The servant blinked, clearly taken aback. "Young master, are you feeling unwell? Should I summon the physician?"
"Unwell? UNWELL?!" Hong Cheon-gang looked down at himself, and the horror only deepened. He was wearing sleeping robes. Silk sleeping robes. With embroidery. There was actual gold thread stitched into the collar. "I'm clean! I smell like flowers! There's not a single flea on me!"
"Young master, that's... that's generally considered a good thing—"
"Good?! GOOD?!" He started patting himself down frantically, checking his arms, his chest, his legs. "Where are my rags?! Where's my begging bowl?! What happened to my lucky patch—the one with the hole shaped like a duck?!"
"Your... begging bowl, young master?"
The servant's voice had taken on a distinctly worried edge now, the kind of tone people used when they were wondering if they should fetch someone with medical expertise. Or perhaps someone who specialized in restraining violent lunatics.
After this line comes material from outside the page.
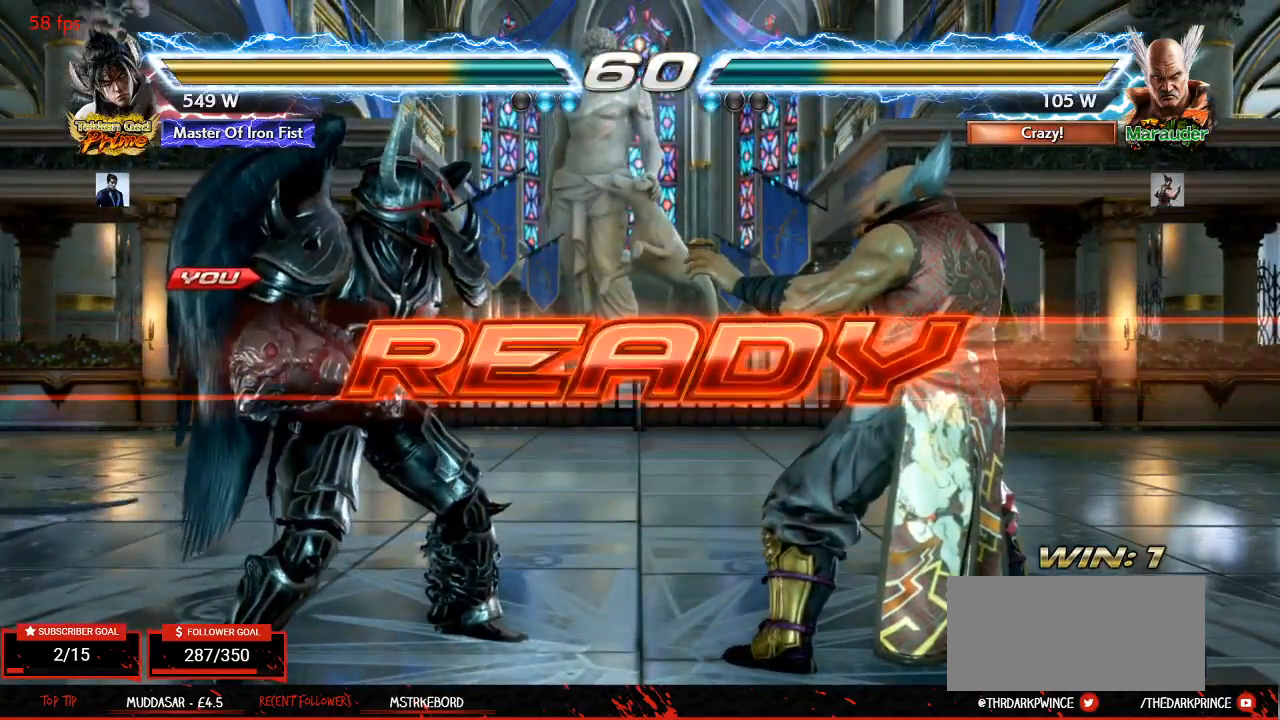
{"dt_ms": 500, "buttons": [], "left_stick": "center", "events": [[17, "TRIANGLE", "down"], [67, "R1", "down"], [100, "TRIANGLE", "up"], [150, "R1", "up"], [333, "left_stick", "left"], [400, "left_stick", "center"], [450, "left_stick", "right"], [500, "left_stick", "center"]]}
Hong Cheon-gang barely heard him. Memories were flooding his mind like a broken dam, cascading over each other in a chaotic rush. These weren't his memories—they belonged to someone else.
Namgung Jinhyuk.
He was Namgung Jinhyuk, seventeen years old, only son of Namgung Geosung, patriarch of the Namgung Merchant Guild. Heir to one of the Five Great Merchant Families. Born with a jade spoon in his mouth and never once had to wonder where his next meal would come from.
Rich. Pampered. Spoiled rotten.
Completely, utterly useless.
"Fuck."
"Young master!" The servant looked genuinely scandalized now.
"Fuck, fuck, FUCK!" Hong Cheon-gang—no, Namgung Jinhyuk now, he supposed—jumped out of bed. His feet hit the floor, but he wasn't prepared for how soft it would be. Carpets. Expensive carpets. His feet sank into them like he was walking on clouds.
He tripped.
His sleeping robes, which had enough fabric to make a tent for a small family, tangled around his legs. He stumbled, windmilling his arms, and crashed into a decorative vase on a side table. The vase wobbled precariously.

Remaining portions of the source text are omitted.